Science module design
A module contains necessary routines and classes to process the alert data, and add values. A science module will typically contains two parts: the processor that contains the main routine called by Fink, and any other modules used by the processor:
fink_science/rubin/
├── your_module
│ ├── __init__.py
│ ├── processor.py # (1)!
│ ├── README.md
│ └── utils.py
- The filename
processor.pyis mandatory. All the remaining files or folders can have any names.
The processor will typically look like:
from line_profiler import profile # (1)!
from pyspark.sql.functions import pandas_udf
from pyspark.sql.types import FloatType
import pandas as pd
from fink_science.rubin.your_module.utils import super_magic_funtion
@pandas_udf(FloatType())
@profile
def myprocessor(
diaObjectId: pd.Series, psfFlux: pd.Series, anothercolumn: pd.Series
) -> pd.Series:
"""Documentation please!"""
# your logic goes here
output = super_magic_funtion(*args)
# Return a column
return pd.Series(output)
- The use of a profiler will help us to understand performance bottlenecks, and optimise your code.
Remarks
- The use of the decorator is mandatory. It is a decorator for Apache Spark, and it specifies the output type. We are returning floats in this example.
- You can return only one new column (i.e. add one new information per module). However the column can be nested (i.e. containing lists or dictionaries as elements).

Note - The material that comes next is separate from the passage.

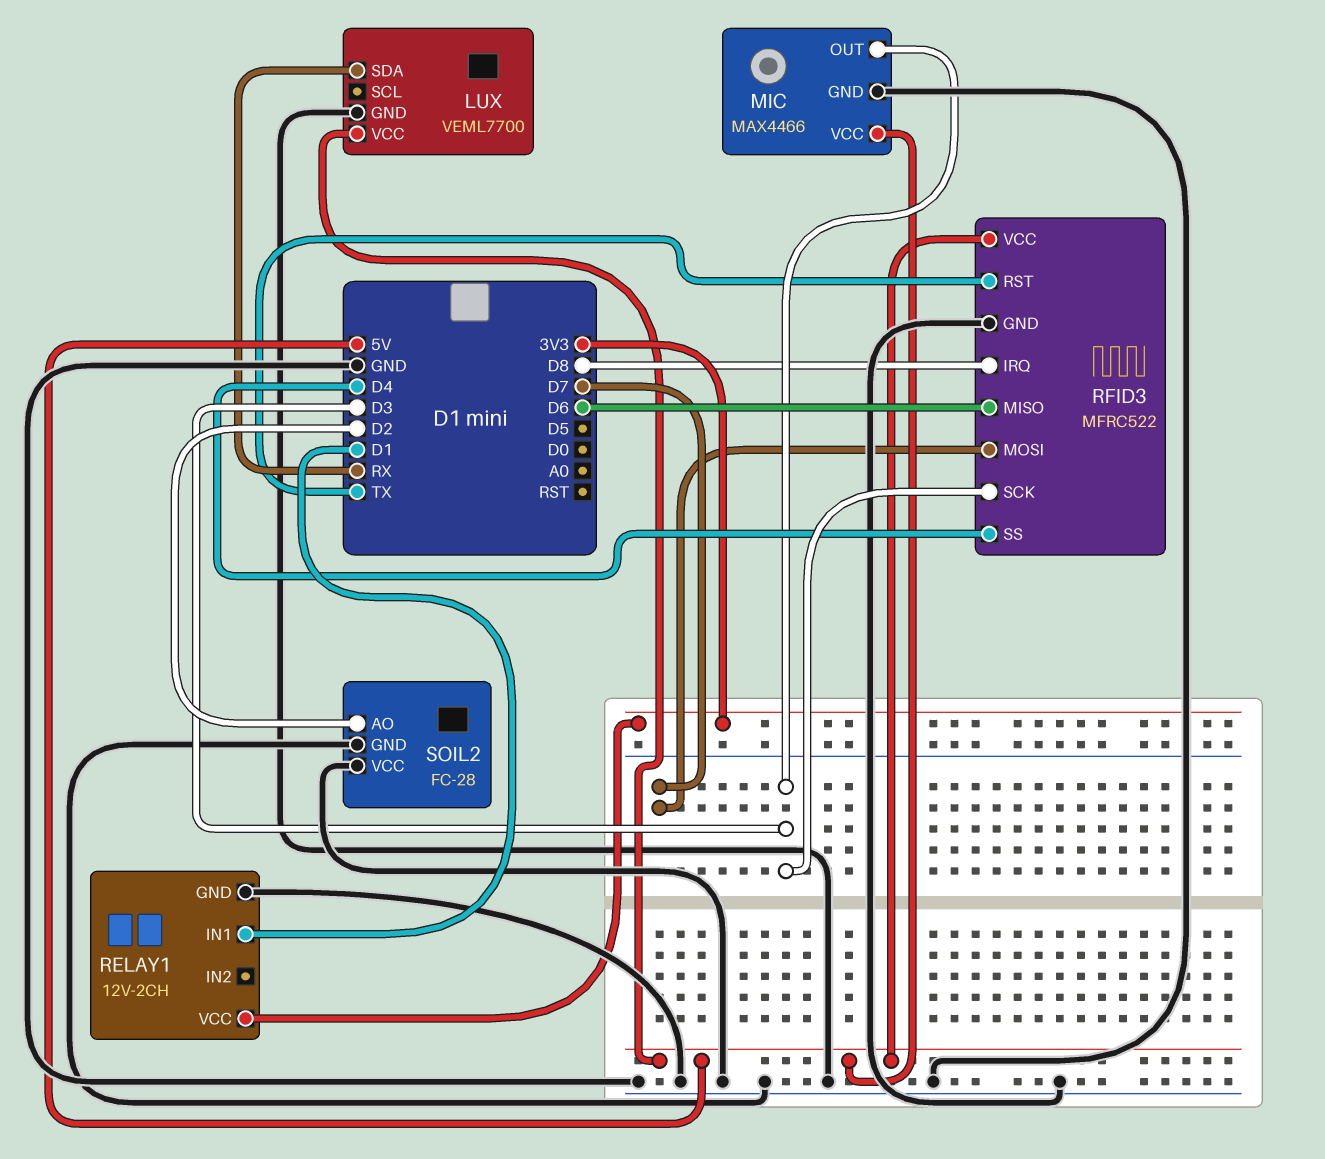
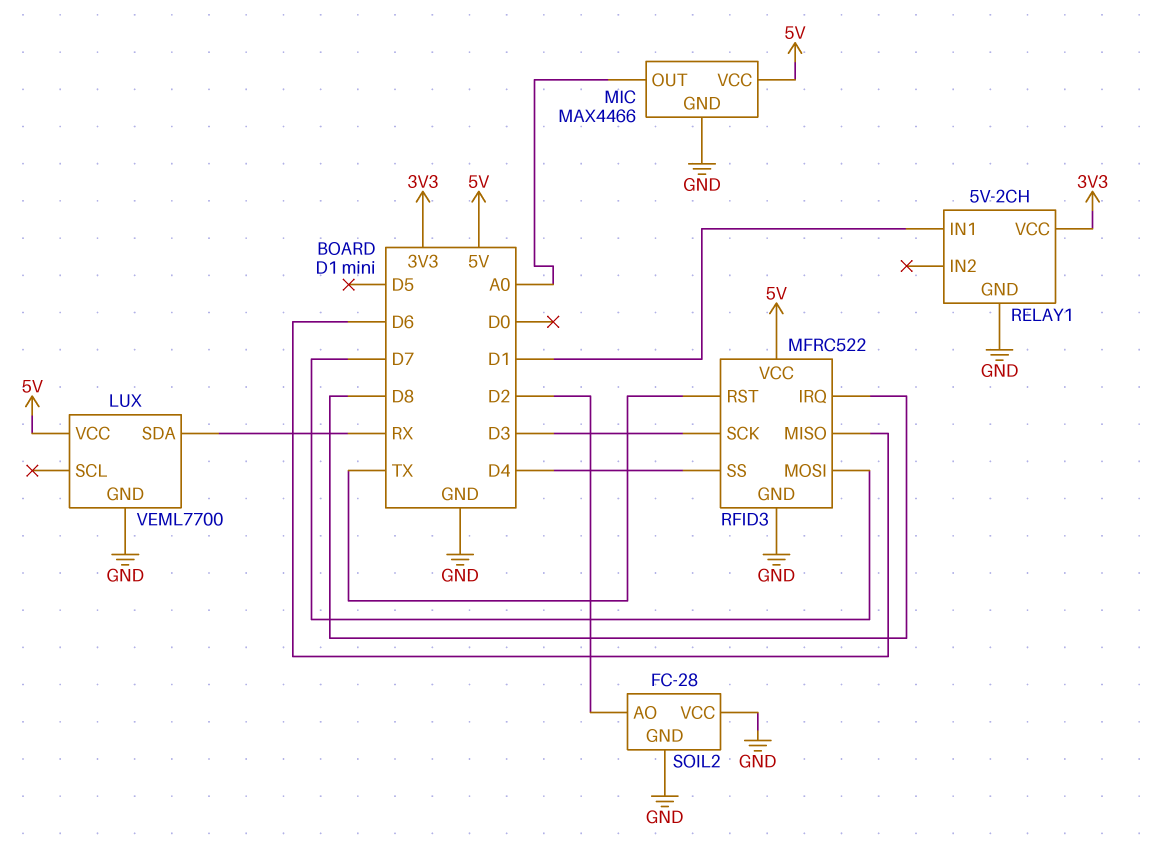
MIC pin OUT: D3 -> A0
RELAY1: 12V-2CH -> 5V-2CH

You can easily see existing science modules structure on the repository .
Science module test
The more tests the better! Typically, we expect at least unit tests using doctest for all functions. Once you have written your unit tests, you can easily run them:
cd /workspace/fink-science
./run_tests.sh --single_module fink_science/rubin/your_module/processor.py
Additional dependencies
if you need additional dependencies, install them in the container. Do not forget to specify them when you submit your science module later (during the pull request phase).
Need more representative test data?
There is test data in fink-science already, but it might not be enough representative of your science case. In that case, the best is to use the Data Transfer service to get tailored data for your test.
Authentication
Make sure you have an account to use the fink-client .
Once you have an account, install it and register your credentials on the container:
# Install the client. You need at least v10.0
pip install fink-client
# register using your credentials
fink_client_register ...
Trigger a job on the Data Transfer service and download data in your container (December 10 2025 is good to start, only 2k alerts):
# Change accordingly
TOPIC=ftransfer_lsst_2024-07-16_682277
mkdir -p /data/$TOPIC
fink_datatransfer \
-topic $TOPIC \
-survey lsst \
-outdir /data/$TOPIC \
--verbose
and specify this data path in your test:
# usually at the end of processor.py
...
if __name__ == "__main__":
""" Execute the test suite """
globs = globals()
custom_path = "file:///data/ftransfer_lsst_2024-07-16_682277"
globs["custom_path"] = custom_path
...
Submit your science module
Once you are ready (either the module is done, or you are stuck and want help), you can open a Pull Request on the fink-science repository on GitHub, and we will review the module and test it extensively before deployment. Among several things, we will perform profiling and performance tests as long running times add delay for further follow-up observations. See fink-science-perf for more information.
Once your module is accepted and deployed, outgoing alerts will contain new information! You can then define your filter using fink-filters , and you will then be able to receive these alerts in (near) real-time using the fink-client , or access them at any time in the Science Portal.